When I was little, I was terrified of going upside down on a roller coaster. I was fairly convinced I would fall out and die. My parents never pushed me to ride anything that scared me. They let time and peer pressure do the work. And for that, I am very grateful.
A year or two ago, I saw a mother who was not willing to let time build that courage.
We were in line for the Tower of Terror at Disney’s Hollywood Studios, and there was a woman who was a marine with her children just in front of us. The boy was totally psyched for the ride, but the little girl was terrified. Once you get into the “Hotel,” you are taken into a side room where they show you a little Twilight Zone video. It’s not really that spooky. It’s just a way to set up the experience.

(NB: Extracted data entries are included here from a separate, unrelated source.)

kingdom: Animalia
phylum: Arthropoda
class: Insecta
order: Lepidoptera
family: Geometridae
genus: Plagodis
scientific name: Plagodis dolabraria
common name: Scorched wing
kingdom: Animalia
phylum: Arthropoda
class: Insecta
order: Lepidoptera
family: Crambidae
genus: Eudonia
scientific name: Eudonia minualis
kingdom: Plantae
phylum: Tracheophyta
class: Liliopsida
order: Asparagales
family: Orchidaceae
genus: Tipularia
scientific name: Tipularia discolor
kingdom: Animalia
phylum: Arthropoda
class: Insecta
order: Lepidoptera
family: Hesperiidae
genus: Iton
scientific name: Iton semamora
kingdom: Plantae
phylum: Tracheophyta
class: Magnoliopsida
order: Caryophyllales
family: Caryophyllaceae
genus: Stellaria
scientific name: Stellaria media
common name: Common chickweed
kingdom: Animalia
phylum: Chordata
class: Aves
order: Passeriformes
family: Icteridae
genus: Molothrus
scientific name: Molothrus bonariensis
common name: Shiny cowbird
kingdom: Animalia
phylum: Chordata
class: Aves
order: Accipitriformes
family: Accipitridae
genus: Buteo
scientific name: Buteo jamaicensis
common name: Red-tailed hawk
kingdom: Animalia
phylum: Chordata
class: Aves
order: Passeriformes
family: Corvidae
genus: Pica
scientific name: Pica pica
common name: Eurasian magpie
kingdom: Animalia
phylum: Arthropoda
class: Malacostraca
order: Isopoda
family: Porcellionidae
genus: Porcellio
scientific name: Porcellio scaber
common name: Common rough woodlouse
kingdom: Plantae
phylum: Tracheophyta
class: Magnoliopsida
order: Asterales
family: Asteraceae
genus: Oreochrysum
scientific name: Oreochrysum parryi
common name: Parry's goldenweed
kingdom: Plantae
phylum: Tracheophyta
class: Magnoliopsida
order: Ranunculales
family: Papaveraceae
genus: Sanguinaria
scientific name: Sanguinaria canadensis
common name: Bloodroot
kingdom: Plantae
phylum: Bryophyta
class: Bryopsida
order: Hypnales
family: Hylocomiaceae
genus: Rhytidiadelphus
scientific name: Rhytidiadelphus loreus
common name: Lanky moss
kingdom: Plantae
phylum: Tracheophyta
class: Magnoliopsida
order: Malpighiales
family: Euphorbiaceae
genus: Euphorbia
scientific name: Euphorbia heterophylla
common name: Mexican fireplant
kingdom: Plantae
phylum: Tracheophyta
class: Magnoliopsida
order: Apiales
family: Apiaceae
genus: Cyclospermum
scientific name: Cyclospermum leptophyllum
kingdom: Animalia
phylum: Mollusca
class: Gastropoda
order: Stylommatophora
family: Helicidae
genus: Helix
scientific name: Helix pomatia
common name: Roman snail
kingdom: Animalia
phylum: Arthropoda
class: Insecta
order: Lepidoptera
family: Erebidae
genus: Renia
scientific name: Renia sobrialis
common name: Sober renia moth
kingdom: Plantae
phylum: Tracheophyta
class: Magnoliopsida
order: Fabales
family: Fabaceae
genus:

But the little girl thought it was real. As soon as the video ended, the little girl started screaming, “don’t get on the elevator!” We all filed into the line to get on the actual ride, and she was pulling on guests, begging them not to get on the elevator. She was crying to her mother, begging her not to get on the ride. That little girl legitimately thought that everyone who walked through those elevator doors was going to die.
Her mother picked her up and, rather than trying to explain that it was all just pretend, told her daughter she was going on the elevator whether she liked it or not. For ten minutes this girl screamed in terror, until they got to the front of the line.
The mother growled, “get in the elevator,” and the Disney line attendant stepped forward and said very sweetly, “Oh no ma’am, she’s not getting on the elevator.”
The mom growled. “She’ll be fine, she’s riding.”
The line attendant smiled and said, “she’ll be waiting on the other end of the ride,” took the screaming child by the hand, and walked her through the escape door.
But I really have to respect that little girl. She tried to save hundreds of people from a demon elevator, even though no one believed her.